The Utah Democratic Party saw record turnout at this years’ caucus meetings, largely due to a wave of Bernie Sanders supporters. The enthusiasm for his candidacy also led several people to jump into local races to challenge incumbent Democratic state representatives. But it’s not easy turning enthusiasm into a viable campaign.
There were many new faces at the Salt Lake County Democratic convention on Saturday, including three people challenging long-time incumbents Rebecca Chavez-Houck, Carol Spackman Moss, and Lynn Hemingway. Darin Mann was one of those challengers. He says he was inspired to run against Chavez-Houck by the message of Bernie Sanders.
“We need new voices to really carry on the conversation in new ways, whereas when you’ve been in office for 16 years I really worry that you’re just perpetuating the same status quo that we really do not need,” he says.
Mann ultimately conceded the race before the vote. Meanwhile, fellow Sanders inspired candidates Aubrey Lucas and Alexis Hall, went on to lose by large majorities. These results led some people to the conclusion that the enthusiasm for Sander’s presidential campaign won’t have lasting impacts on local politics.
But Ashley Hoopes, disagrees. She was one of the delegates at the convention and said the results had more to do with the inexperience of the challengers.
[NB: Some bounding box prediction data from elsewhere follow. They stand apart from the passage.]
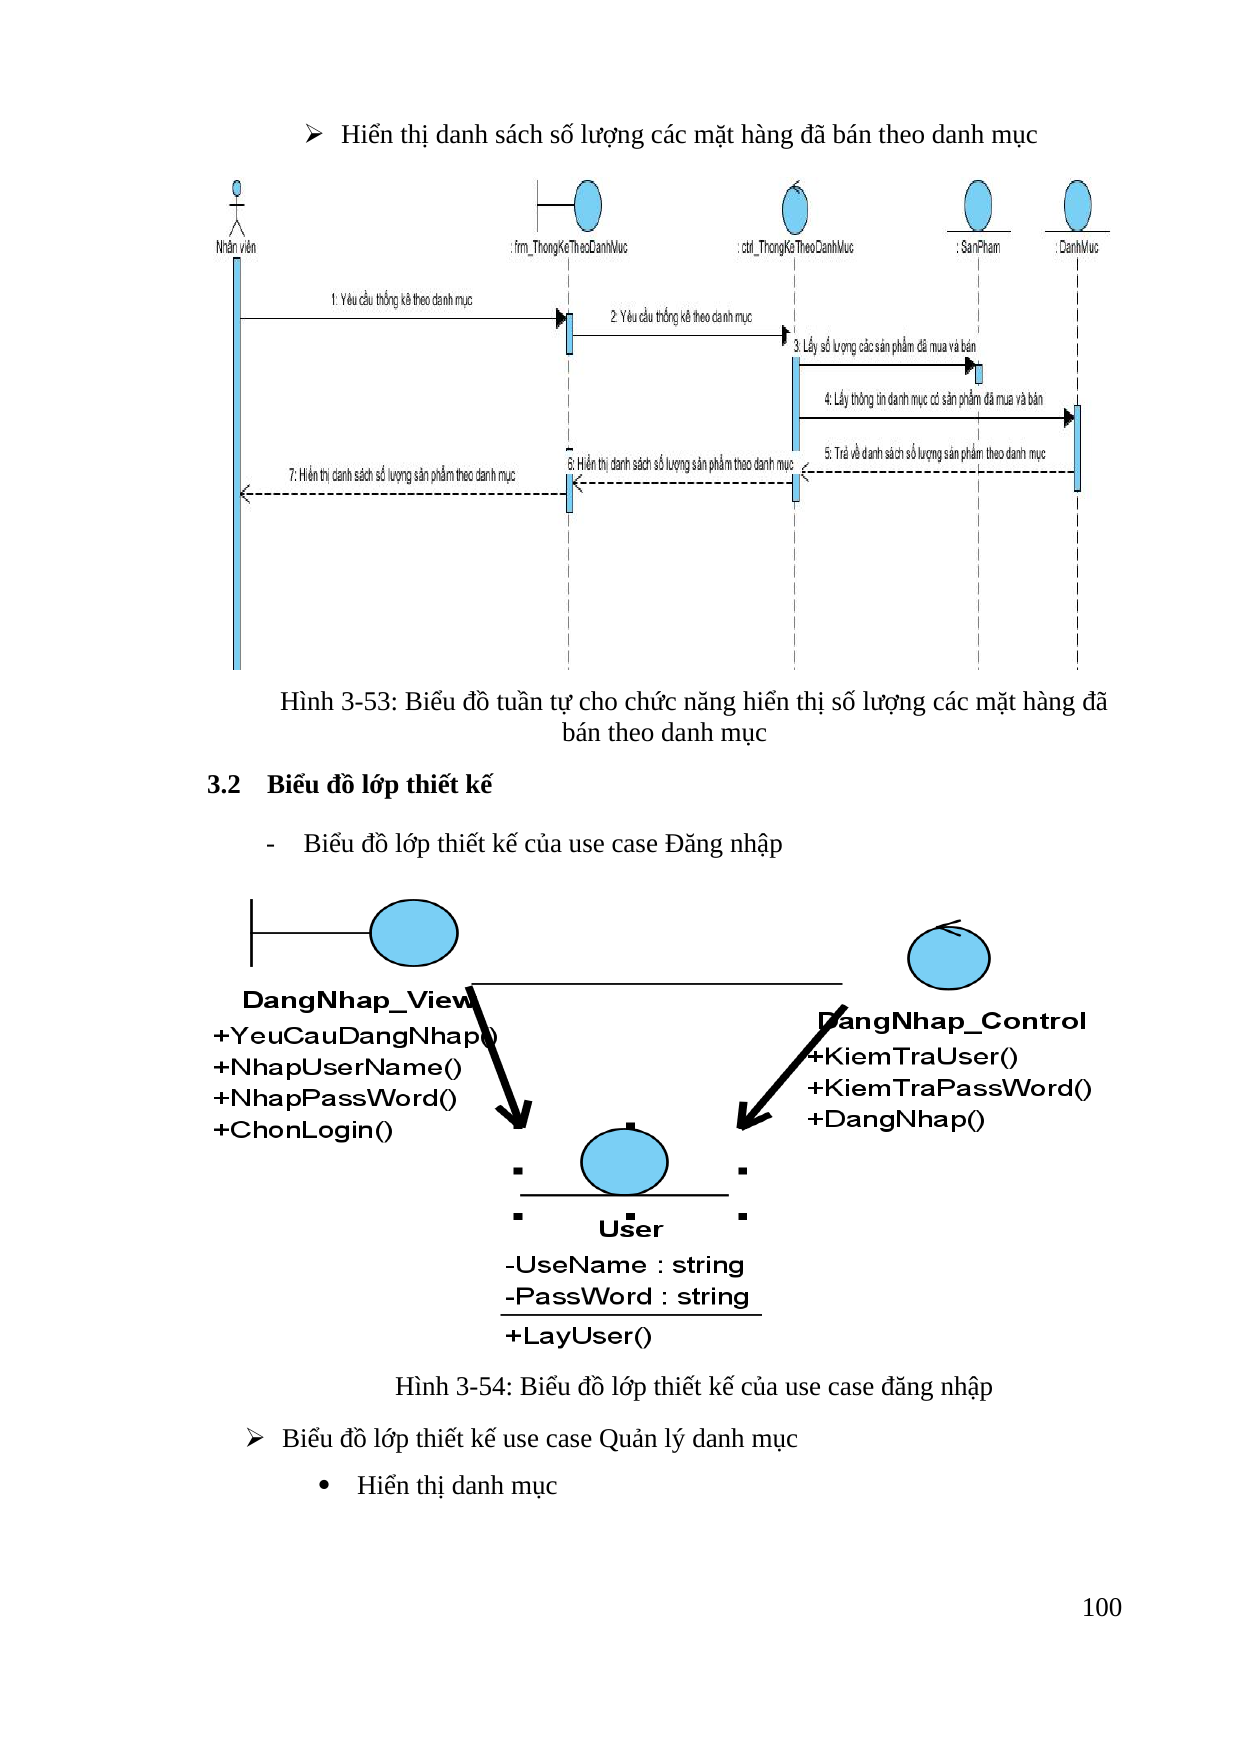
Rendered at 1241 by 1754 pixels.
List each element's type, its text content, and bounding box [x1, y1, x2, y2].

text Hình -: Biểu đồ lớp thiết kế của use case đăng nhập [207, 1370, 1122, 1401]
picture [206, 177, 1122, 670]
list Hiển thị danh sách số lượng các mặt hàng đã bán theo danh mục [303, 118, 1122, 149]
subtitle Biểu đồ lớp thiết kế [207, 768, 1122, 799]
list Hiển thị danh mục [319, 1469, 1122, 1500]
picture [206, 886, 1110, 1355]
list Biểu đồ lớp thiết kế use case Quản lý danh mục [244, 1422, 1122, 1453]
list Biểu đồ lớp thiết kế của use case Đăng nhập [266, 827, 1122, 858]
text Hình -: Biểu đồ tuần tự cho chức năng hiển thị số lượng các mặt hàng đã bán theo danh mục [207, 685, 1122, 747]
“Just because there were people that were inspired to become a delegate by Bernie doesn’t necessarily translate that they’re going to vote for somebody that’s running as a first time candidate because they were inspired to run as a candidate because of Bernie,” she says.
Hoopes says the big picture isn’t that a couple of new candidates lost, but that a lot of new delegates have been brought into the process who can be of great service to the Democratic Party if they can figure out a way to keep them involved.